**Task statement:** Entries follow. Return each line that contains the word "phẩm".

**Data shown:**
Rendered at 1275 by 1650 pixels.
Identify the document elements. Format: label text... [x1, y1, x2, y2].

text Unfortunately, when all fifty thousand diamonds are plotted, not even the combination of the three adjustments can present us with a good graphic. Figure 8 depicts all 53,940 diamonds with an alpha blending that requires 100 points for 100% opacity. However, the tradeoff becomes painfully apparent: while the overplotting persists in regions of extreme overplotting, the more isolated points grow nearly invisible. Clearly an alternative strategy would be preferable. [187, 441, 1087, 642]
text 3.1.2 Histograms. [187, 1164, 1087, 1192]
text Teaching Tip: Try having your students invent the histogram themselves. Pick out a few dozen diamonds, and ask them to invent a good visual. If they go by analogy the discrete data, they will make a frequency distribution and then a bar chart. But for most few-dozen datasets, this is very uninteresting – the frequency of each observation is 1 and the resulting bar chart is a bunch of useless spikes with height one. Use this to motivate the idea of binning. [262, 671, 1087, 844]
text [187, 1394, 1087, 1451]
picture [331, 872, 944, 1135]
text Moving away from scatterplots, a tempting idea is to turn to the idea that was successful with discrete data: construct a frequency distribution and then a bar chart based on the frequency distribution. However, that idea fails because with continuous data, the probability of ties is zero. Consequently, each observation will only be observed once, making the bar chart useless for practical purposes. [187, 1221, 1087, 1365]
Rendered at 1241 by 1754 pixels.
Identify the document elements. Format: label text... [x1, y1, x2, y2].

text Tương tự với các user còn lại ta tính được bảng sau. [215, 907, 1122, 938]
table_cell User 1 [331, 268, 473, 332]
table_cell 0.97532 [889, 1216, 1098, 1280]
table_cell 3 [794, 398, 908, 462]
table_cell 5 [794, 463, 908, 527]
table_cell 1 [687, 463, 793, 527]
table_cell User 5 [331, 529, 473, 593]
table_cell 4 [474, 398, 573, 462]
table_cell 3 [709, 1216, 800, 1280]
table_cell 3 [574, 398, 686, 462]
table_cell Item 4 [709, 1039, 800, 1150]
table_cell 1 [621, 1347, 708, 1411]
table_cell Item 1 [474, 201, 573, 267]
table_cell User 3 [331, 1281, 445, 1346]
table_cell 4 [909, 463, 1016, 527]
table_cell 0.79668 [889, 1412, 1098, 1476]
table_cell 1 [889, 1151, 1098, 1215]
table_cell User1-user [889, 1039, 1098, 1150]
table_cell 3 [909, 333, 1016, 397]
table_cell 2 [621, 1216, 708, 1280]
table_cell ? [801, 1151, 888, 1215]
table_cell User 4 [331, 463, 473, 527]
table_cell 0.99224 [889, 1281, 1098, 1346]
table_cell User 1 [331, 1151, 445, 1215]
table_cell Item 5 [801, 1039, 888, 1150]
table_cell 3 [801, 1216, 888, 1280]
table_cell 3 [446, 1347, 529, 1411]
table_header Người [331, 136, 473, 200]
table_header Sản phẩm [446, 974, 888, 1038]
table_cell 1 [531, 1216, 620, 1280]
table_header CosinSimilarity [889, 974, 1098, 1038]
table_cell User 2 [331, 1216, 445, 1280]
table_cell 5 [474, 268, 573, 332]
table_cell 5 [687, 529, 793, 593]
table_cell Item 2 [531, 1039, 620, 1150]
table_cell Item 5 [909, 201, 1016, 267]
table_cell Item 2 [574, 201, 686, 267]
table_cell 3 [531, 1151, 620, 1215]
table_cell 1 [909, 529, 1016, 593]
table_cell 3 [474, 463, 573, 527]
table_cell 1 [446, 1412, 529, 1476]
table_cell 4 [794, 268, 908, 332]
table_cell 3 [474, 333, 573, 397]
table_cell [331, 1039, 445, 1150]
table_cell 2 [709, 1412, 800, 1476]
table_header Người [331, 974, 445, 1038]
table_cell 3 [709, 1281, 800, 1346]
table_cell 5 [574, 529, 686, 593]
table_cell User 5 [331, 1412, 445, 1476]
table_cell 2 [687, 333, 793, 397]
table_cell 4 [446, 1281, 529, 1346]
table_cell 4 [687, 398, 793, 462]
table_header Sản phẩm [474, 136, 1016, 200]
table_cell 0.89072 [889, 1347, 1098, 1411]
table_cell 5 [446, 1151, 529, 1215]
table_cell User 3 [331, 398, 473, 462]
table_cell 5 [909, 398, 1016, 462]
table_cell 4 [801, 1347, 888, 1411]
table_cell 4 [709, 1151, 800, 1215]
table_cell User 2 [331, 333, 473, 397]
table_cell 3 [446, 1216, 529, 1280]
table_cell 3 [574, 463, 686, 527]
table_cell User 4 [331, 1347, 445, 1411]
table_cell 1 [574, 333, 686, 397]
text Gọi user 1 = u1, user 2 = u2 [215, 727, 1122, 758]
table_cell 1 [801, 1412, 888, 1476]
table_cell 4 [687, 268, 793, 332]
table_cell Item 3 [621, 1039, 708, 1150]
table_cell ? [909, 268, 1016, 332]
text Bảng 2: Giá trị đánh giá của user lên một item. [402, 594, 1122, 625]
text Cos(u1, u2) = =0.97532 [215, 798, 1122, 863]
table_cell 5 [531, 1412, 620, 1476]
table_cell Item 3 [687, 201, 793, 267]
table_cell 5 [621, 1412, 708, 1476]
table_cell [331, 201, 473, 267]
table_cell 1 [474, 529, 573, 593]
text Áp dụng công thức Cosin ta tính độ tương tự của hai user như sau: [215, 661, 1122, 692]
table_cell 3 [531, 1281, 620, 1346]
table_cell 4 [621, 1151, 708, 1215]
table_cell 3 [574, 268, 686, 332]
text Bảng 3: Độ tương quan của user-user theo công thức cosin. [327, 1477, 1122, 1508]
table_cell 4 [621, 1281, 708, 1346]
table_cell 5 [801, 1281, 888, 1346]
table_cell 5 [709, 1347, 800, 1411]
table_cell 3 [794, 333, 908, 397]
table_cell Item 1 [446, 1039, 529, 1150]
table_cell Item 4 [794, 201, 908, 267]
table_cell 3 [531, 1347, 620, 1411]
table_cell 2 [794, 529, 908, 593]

**Result for this exercise:**
table_header Sản phẩm [446, 974, 888, 1038]
table_header Sản phẩm [474, 136, 1016, 200]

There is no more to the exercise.